2. The wearing of helmets may afford protection in some circumstances and it must therefore follow that a cyclist of ordinary prudence should wear one.

3. Froom v. Butcher should apply to the wearing of cycle helmets "it matters not that there is no legal compulsion for cyclists to wear helmets"…. “because there can be no doubt that the failure to wear a helmet may expose the cyclist to the greater risk of injury; such failure would not be a sensible thing to do and so, subject to the issues of causation, any injury sustained may be the cyclist’s own fault and he only has himself to thank for the consequences".

4. He held that on the balance of probabilities a cyclist who does not wear a helmet runs the risk of contributing to his/her injuries. In addition he observed that if there was a repeat of the study in 2008 this would show a much greater use of cycle helmets.

5. On the evidence in the facts of this case, the Judge was satisfied on the balance of probabilities that the impact speed was faster than 12 miles per hour. He held that he was not satisfied on the balance of probabilities that the cyclist’s head struck the ground at sufficiently low speed for an approved helmet to have protected him from the severe head injuries. "My conclusion is that the speed was in excess of 12 miles per hour so the wearing of a helmet would have made no difference". Furthermore, he held that the design of the helmet would have exposed the back of the Claimant’s head and that there is a real possibility that his head came into contact with the raised kerb of the driveway and that the helmet would not on that scenario have protected the back of the head.

6. Furthermore, the judge pointed out that if a party seeks to persuade a Court that an injury would not have occurred or would not have been so serious, only a medical practitioner can speak to that issue. The motorist failed to call any evidence on this and therefore he failed to make out his case on contributory negligence.

What does this decision tell us at Paradise?

This judgment should not come as a surprise. Given the recent inclusion into the Highway Code of the rule that cyclists should wear a helmet and the increasing number of cyclists who in fact wear them, it was always the likelihood that a Judge would find that failure to wear a helmet could result in a finding of contributory negligence. This case is a reminder that the burden of proof is on the Defendants to prove that the wearing of a helmet would have prevented or reduced the severity of the injuries sustained by the Claimant. Helmets are only designed to afford protection for relatively low impact collisions. The Defendants must seek medical evidence to prove their case on causation.

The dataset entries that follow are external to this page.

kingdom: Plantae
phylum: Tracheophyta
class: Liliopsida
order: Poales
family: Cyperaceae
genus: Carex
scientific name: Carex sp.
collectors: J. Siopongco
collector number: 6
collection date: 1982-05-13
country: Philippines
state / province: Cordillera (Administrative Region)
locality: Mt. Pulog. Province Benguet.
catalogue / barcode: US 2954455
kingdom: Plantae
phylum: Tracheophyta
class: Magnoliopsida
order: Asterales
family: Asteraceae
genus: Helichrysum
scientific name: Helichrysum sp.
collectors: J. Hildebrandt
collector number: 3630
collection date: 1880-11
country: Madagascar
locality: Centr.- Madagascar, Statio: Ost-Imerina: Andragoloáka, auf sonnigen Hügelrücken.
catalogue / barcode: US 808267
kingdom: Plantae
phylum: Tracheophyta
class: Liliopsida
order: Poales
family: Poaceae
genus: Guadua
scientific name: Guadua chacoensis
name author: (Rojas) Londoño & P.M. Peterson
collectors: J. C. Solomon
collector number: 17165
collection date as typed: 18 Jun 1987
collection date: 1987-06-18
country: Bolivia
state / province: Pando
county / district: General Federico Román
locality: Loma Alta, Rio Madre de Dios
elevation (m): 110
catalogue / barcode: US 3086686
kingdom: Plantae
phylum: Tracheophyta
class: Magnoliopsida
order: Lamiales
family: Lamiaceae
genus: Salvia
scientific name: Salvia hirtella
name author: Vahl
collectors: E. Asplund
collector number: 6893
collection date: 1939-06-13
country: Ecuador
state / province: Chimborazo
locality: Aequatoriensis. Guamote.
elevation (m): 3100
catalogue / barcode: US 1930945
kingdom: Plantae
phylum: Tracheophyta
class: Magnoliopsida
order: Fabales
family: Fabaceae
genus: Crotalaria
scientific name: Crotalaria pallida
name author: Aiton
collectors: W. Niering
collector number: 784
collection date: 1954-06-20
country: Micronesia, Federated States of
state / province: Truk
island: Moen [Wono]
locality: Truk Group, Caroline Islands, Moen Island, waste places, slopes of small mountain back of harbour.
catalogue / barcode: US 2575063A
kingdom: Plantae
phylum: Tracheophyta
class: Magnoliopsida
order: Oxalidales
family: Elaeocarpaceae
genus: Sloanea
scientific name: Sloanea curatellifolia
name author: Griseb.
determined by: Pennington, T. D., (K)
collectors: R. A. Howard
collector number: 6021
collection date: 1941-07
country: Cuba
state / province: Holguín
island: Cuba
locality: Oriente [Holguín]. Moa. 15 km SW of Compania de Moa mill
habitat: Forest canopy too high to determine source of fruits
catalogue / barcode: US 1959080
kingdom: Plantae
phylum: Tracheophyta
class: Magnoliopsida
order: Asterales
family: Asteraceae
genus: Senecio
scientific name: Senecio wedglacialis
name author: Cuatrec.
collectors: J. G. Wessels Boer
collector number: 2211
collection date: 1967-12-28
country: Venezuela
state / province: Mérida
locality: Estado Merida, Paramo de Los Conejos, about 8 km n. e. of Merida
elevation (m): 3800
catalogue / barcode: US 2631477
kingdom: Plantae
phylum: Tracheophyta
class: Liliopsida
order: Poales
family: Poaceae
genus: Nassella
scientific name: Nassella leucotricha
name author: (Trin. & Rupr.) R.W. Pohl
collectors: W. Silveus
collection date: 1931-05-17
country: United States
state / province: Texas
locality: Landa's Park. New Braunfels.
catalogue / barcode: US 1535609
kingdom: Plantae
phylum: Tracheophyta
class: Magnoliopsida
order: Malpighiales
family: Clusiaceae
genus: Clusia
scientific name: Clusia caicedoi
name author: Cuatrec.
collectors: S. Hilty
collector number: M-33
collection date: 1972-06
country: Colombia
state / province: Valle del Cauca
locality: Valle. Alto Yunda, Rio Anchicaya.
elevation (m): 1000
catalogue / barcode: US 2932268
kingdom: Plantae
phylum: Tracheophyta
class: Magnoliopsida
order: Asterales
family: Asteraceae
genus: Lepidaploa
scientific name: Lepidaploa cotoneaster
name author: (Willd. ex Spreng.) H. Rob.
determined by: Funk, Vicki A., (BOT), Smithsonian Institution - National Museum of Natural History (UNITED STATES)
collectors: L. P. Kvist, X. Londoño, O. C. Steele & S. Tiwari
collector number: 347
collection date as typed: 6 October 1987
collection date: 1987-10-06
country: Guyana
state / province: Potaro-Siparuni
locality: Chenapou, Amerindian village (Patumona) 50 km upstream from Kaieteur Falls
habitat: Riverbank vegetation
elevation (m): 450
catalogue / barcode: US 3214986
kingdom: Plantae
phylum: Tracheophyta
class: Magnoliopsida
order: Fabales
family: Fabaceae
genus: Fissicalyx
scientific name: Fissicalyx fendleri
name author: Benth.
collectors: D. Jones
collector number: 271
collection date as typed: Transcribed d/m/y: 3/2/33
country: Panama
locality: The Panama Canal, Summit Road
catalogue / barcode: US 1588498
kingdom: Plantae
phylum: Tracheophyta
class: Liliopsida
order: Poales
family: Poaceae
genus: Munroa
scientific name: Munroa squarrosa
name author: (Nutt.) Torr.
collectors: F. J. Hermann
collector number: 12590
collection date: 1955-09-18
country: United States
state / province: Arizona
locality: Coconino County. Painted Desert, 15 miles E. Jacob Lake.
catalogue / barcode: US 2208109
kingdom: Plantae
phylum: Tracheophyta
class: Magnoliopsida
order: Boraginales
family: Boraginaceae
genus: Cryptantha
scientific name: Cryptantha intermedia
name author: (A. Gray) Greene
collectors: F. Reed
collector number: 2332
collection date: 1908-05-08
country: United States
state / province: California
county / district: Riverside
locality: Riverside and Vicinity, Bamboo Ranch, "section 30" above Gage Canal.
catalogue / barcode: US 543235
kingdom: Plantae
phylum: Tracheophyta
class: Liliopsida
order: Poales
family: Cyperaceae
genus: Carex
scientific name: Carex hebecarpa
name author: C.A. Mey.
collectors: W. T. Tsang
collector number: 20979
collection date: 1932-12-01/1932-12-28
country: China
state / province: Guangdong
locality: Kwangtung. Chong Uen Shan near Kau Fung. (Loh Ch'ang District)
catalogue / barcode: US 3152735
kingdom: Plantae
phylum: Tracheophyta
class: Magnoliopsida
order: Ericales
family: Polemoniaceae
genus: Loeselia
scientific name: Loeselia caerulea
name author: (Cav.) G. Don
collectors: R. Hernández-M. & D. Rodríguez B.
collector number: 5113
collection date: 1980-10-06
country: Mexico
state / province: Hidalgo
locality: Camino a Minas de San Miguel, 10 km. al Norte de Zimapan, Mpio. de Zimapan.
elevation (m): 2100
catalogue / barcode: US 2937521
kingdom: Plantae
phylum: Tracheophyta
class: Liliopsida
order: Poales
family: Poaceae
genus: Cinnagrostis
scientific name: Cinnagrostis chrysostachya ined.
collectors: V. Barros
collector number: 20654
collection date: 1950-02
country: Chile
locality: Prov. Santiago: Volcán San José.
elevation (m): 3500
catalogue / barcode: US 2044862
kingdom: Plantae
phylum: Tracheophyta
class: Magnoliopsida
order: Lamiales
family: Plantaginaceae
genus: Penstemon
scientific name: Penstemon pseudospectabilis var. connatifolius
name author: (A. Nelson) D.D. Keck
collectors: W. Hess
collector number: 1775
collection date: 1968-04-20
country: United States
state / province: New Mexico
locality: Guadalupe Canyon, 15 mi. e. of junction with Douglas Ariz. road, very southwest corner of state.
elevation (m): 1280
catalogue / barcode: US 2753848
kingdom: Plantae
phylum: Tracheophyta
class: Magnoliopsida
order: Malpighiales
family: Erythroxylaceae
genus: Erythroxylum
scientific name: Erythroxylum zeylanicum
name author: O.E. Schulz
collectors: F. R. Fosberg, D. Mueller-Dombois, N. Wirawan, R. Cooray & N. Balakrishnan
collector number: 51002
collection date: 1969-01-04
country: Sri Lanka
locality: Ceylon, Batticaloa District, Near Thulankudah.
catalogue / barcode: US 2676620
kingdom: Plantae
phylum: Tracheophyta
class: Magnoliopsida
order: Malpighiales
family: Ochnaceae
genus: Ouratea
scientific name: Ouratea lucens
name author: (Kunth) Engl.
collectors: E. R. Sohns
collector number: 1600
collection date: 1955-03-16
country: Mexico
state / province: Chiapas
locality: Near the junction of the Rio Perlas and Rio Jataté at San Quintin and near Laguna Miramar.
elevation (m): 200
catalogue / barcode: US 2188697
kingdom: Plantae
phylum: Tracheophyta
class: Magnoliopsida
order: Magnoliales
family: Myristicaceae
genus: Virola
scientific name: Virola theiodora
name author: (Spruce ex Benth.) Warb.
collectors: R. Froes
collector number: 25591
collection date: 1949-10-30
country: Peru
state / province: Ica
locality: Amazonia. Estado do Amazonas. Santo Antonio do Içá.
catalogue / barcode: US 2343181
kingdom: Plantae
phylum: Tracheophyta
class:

The wearing of helmets is a hot topic and is a bit like Marmite – you may just hate them.  I have got so used to wearing a helmet that when I don’t it is a bit like not wearing a seatbelt in a car – it feels strange.  I used to ride a motorbike and have seen the damage that sliding along a road surface can do to your skin.  If my head hit the road and I was not wearing a helmet I suspect that it would hurt or do damage at almost any speed.  I accept that at high speed a helmet may not prevent any injury at all, but in most cases it would reduce the injury and damage.  I saw what happened to a helmet in the Tour de France a while ago when Cadel Evans came off.  The helmet was trashed, but the wearer was able to get up and put a new helmet on and ride away – without the helmet I suspect he would have needed a few aspirin at least and would have been picking grit out of his scalp for days.